→ **ASSIGNMENT**: In your copy, the records appear word for word and the pictures do not appear at all.

→ **Image and design file data**:
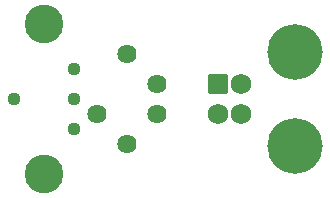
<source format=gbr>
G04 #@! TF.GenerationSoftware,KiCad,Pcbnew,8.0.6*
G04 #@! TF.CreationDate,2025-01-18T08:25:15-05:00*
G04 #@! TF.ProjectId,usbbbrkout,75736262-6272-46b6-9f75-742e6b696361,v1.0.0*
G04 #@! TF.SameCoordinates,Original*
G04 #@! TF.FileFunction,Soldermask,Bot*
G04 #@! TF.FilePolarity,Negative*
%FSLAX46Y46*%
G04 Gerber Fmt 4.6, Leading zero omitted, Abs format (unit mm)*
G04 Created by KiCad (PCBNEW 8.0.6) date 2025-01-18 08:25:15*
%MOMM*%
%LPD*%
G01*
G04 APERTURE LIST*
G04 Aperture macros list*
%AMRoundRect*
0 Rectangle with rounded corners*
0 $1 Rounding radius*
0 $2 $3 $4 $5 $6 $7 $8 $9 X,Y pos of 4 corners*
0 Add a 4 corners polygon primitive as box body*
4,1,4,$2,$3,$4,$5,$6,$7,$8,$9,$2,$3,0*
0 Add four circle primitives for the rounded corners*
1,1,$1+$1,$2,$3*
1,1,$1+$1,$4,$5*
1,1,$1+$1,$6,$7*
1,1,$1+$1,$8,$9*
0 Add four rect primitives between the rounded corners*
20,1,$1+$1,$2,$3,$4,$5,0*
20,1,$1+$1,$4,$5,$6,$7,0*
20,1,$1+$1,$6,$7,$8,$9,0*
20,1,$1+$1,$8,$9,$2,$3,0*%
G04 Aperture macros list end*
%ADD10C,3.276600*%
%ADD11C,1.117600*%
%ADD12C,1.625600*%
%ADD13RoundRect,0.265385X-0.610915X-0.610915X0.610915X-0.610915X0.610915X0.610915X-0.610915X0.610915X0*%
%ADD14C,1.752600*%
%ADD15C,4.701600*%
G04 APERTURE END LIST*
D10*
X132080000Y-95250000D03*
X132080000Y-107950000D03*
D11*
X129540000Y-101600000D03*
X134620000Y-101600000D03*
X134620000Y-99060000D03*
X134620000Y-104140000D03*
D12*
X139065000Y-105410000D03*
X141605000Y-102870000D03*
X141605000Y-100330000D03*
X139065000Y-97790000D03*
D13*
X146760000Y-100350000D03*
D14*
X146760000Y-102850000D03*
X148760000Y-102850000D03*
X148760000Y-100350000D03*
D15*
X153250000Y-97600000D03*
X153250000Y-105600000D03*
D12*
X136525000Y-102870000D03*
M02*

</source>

→ **WRITTEN SOLUTION**:
<source format=gbr>
G04 #@! TF.GenerationSoftware,KiCad,Pcbnew,8.0.6*
G04 #@! TF.CreationDate,2025-01-18T08:25:15-05:00*
G04 #@! TF.ProjectId,usbbbrkout,75736262-6272-46b6-9f75-742e6b696361,v1.0.0*
G04 #@! TF.SameCoordinates,Original*
G04 #@! TF.FileFunction,Soldermask,Bot*
G04 #@! TF.FilePolarity,Negative*
%FSLAX46Y46*%
G04 Gerber Fmt 4.6, Leading zero omitted, Abs format (unit mm)*
G04 Created by KiCad (PCBNEW 8.0.6) date 2025-01-18 08:25:15*
%MOMM*%
%LPD*%
G01*
G04 APERTURE LIST*
G04 Aperture macros list*
%AMRoundRect*
0 Rectangle with rounded corners*
0 $1 Rounding radius*
0 $2 $3 $4 $5 $6 $7 $8 $9 X,Y pos of 4 corners*
0 Add a 4 corners polygon primitive as box body*
4,1,4,$2,$3,$4,$5,$6,$7,$8,$9,$2,$3,0*
0 Add four circle primitives for the rounded corners*
1,1,$1+$1,$2,$3*
1,1,$1+$1,$4,$5*
1,1,$1+$1,$6,$7*
1,1,$1+$1,$8,$9*
0 Add four rect primitives between the rounded corners*
20,1,$1+$1,$2,$3,$4,$5,0*
20,1,$1+$1,$4,$5,$6,$7,0*
20,1,$1+$1,$6,$7,$8,$9,0*
20,1,$1+$1,$8,$9,$2,$3,0*%
G04 Aperture macros list end*
%ADD10C,3.276600*%
%ADD11C,1.117600*%
%ADD12C,1.625600*%
%ADD13RoundRect,0.265385X-0.610915X-0.610915X0.610915X-0.610915X0.610915X0.610915X-0.610915X0.610915X0*%
%ADD14C,1.752600*%
%ADD15C,4.701600*%
G04 APERTURE END LIST*
D10*
X132080000Y-95250000D03*
X132080000Y-107950000D03*
D11*
X129540000Y-101600000D03*
X134620000Y-101600000D03*
X134620000Y-99060000D03*
X134620000Y-104140000D03*
D12*
X139065000Y-105410000D03*
X141605000Y-102870000D03*
X141605000Y-100330000D03*
X139065000Y-97790000D03*
D13*
X146760000Y-100350000D03*
D14*
X146760000Y-102850000D03*
X148760000Y-102850000D03*
X148760000Y-100350000D03*
D15*
X153250000Y-97600000D03*
X153250000Y-105600000D03*
D12*
X136525000Y-102870000D03*
M02*

</source>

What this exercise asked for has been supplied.